After the original furniture store was replaced after a fire in 1954, the funeral business moved to their family home. That building too was modified to meet community demands, including increased parking and a new chapel.

“The way we conduct our business on a day to day basis is not really that different than it has always been,” says Mr. Forrester. “Typically for small communities, the funeral homes and the furniture stores had a connection and there was a synergy between the two. Typically, that is because the furniture store had the horses and buggies to deliver the furniture, so they could transport caskets to churches, cemeteries and whatever the case might be.

“In Thompson’s case, the caskets were sold at the furniture store, the embalming and preparation was done at the furniture store, and the funeral home as a building didn’t really exist until many decades later.”

Although the way they conduct their business hasn’t particularly changed, their company has. In 1998, the Thompson family sold the business to the Dignity Memorial Network, an extensive company of North American funeral homes and cemeteries.

The upside of that, he says, is now they have a larger company, can call on “sister” funeral homes for extra staff or vehicles when the needs arise, and also present new and different ideas for funerals, including vintage and even Harley Davidson hearses owned by other homes. It was under Dignity that they moved their location seeking not only a more practical building but better visibility.

Wherever their location, and despite they are essentially the only game in town, the main thing that sets Thompson’s apart from the crowd, according to Mr. Forrester, is client loyalty and a loyalty that is reciprocated.

“There is a huge sense of responsibility here [in running a 92 year old business]. Aurora has always been my community as well. I have no desire to work anywhere else because this is home. There is a sense of loyalty to the community, to the families we serve, and there is a long history of my predecessors and the number of years they put in here.
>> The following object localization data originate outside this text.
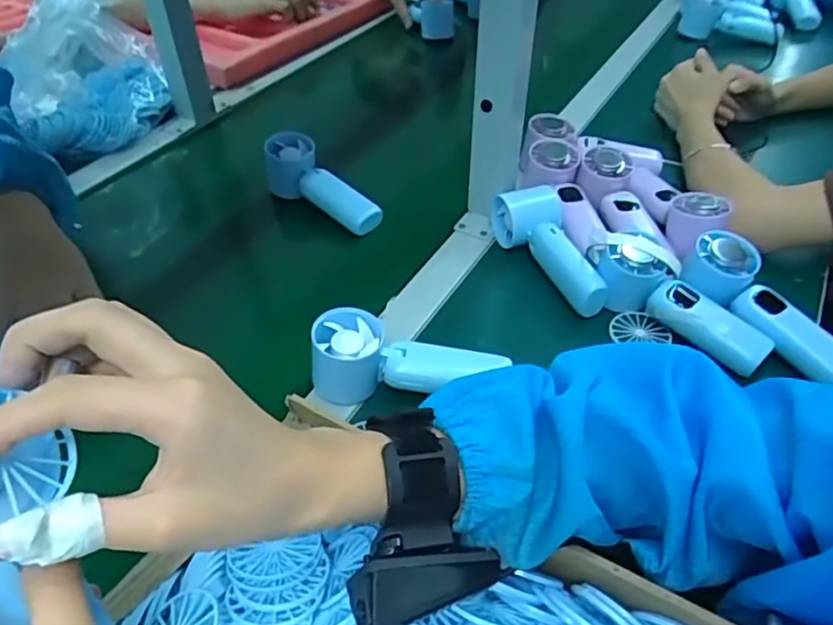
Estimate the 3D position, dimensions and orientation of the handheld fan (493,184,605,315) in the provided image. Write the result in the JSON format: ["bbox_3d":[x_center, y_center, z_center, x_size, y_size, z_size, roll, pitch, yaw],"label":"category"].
[{"bbox_3d":[0.120,-0.061,0.583,0.060,0.048,0.147,-8,46,-5],"label":"handheld fan"}]

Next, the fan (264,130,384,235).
[{"bbox_3d":[-0.106,-0.134,0.677,0.157,0.047,0.051,40,58,18],"label":"fan"}]

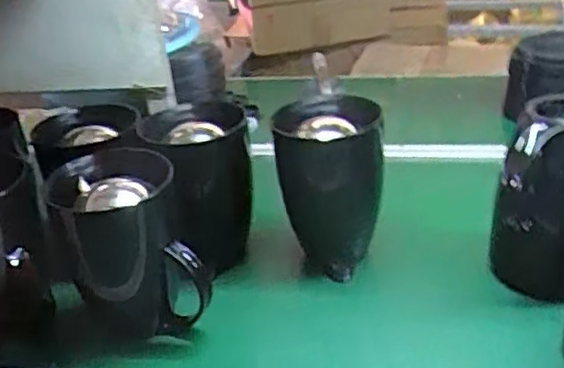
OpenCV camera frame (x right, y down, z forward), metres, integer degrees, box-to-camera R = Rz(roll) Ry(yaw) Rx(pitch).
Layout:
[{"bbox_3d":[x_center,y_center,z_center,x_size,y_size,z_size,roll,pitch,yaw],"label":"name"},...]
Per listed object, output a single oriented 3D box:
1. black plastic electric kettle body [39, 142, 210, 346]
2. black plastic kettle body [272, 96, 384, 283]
[{"bbox_3d":[-0.163,0.070,0.709,0.122,0.180,0.115,-17,30,-21],"label":"black plastic electric kettle body"},{"bbox_3d":[0.058,0.003,0.794,0.123,0.191,0.130,-6,28,0],"label":"black plastic kettle body"}]

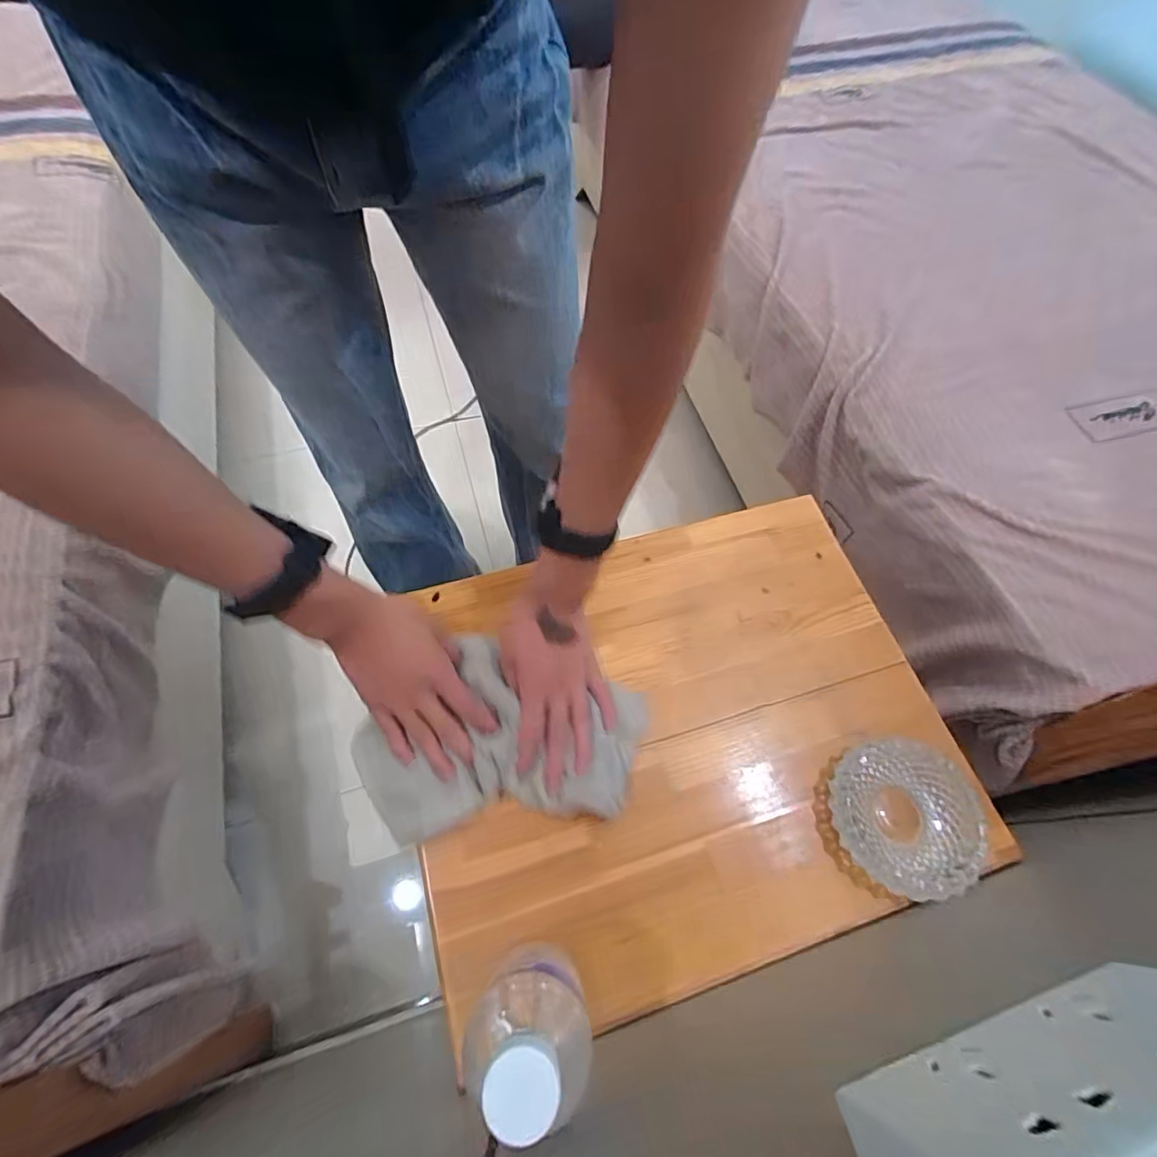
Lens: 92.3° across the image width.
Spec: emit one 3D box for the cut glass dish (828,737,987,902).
[{"bbox_3d":[0.284,0.206,0.484,0.120,0.028,0.121,16,64,4],"label":"cut glass dish"}]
“There is a misconception that the scientific part of dealing with the deceased – the embalming and the preparation – is much more of a factor than what it really is. That is about 15 per cent of the job. The other 85 per cent is working with the family and looking after the needs of the living. I think that’s what keeps everyone coming back. They do it for the love of helping and feeling good that you can go home and be proud when you look yourself in the mirror that you have helped a family out.”